From the lastest intel docs: http://software.intel.com/en-us/articles/measure-code-sections-using-the-enhanced-timer/?wapkw=%28rdtsc%29
Using the Processor Clocks
This timer is very accurate. On a system with a 3GHz processor, this timer can measure events that last less than one nanosecond. [...] If the frequency changes while the targeted code is running, the final reading will be redundant since the initial and final readings were not taken using the same clock frequency. The number of clock ticks that occurred during this time will be accurate, but the elapsed time will be an unknown.
When not to use RDTSC
RDTSC is useful for basic timing. If you're timing multithreaded code on a single CPU machine, RDTSC will work fine. If you have multiple CPU's the startcount may come from one CPU and the endcount from another.
So don't use RDTSC to time multithreaded code on a multi-CPU machine. On a single CPU machine it works fine, or single threaded code on a multi-CPU machine it is also fine.

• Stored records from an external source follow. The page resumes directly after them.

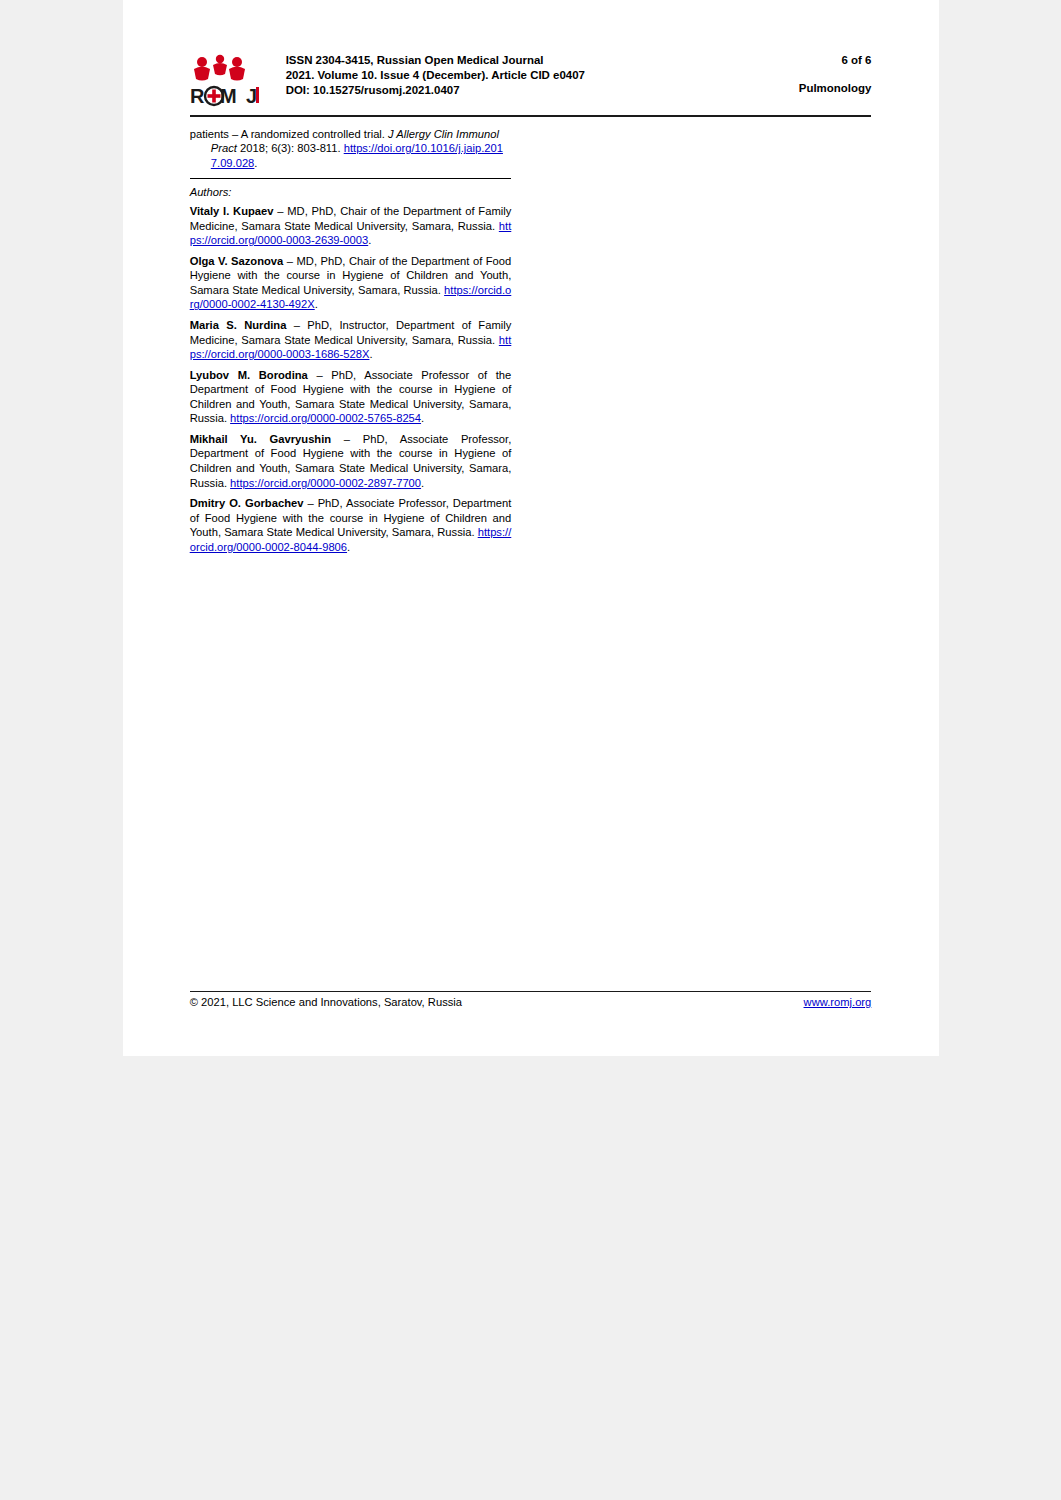R M J
ISSN 2304-3415, Russian Open Medical Journal
2021. Volume 10. Issue 4 (December). Article CID e0407
DOI: 10.15275/rusomj.2021.0407
6 of 6
Pulmonology
patients – A randomized controlled trial. J Allergy Clin Immunol Pract 2018; 6(3): 803-811. https://doi.org/10.1016/j.jaip.2017.09.028.
Authors:
Vitaly I. Kupaev – MD, PhD, Chair of the Department of Family Medicine, Samara State Medical University, Samara, Russia. https://orcid.org/0000-0003-2639-0003.
Olga V. Sazonova – MD, PhD, Chair of the Department of Food Hygiene with the course in Hygiene of Children and Youth, Samara State Medical University, Samara, Russia. https://orcid.org/0000-0002-4130-492X.
Maria S. Nurdina – PhD, Instructor, Department of Family Medicine, Samara State Medical University, Samara, Russia. https://orcid.org/0000-0003-1686-528X.
Lyubov M. Borodina – PhD, Associate Professor of the Department of Food Hygiene with the course in Hygiene of Children and Youth, Samara State Medical University, Samara, Russia. https://orcid.org/0000-0002-5765-8254.
Mikhail Yu. Gavryushin – PhD, Associate Professor, Department of Food Hygiene with the course in Hygiene of Children and Youth, Samara State Medical University, Samara, Russia. https://orcid.org/0000-0002-2897-7700.
Dmitry O. Gorbachev – PhD, Associate Professor, Department of Food Hygiene with the course in Hygiene of Children and Youth, Samara State Medical University, Samara, Russia. https://orcid.org/0000-0002-8044-9806.
© 2021, LLC Science and Innovations, Saratov, Russia
www.romj.org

Also remember that RDTSC counts CPU cycles. If there is something that takes time but doesn't use the CPU, like disk-IO or network than RDTSC is not a good tool.
But the documentation says RDTSC is not accurate on modern CPU's
RDTSC is not a tool for keeping track of time, it's a tool for keeping track of CPU-cycles.
For that it is the only tool that is accurate. Routines that keep track of time are not accurate on modern CPU's because the CPU-clock is not absolute like it used to be.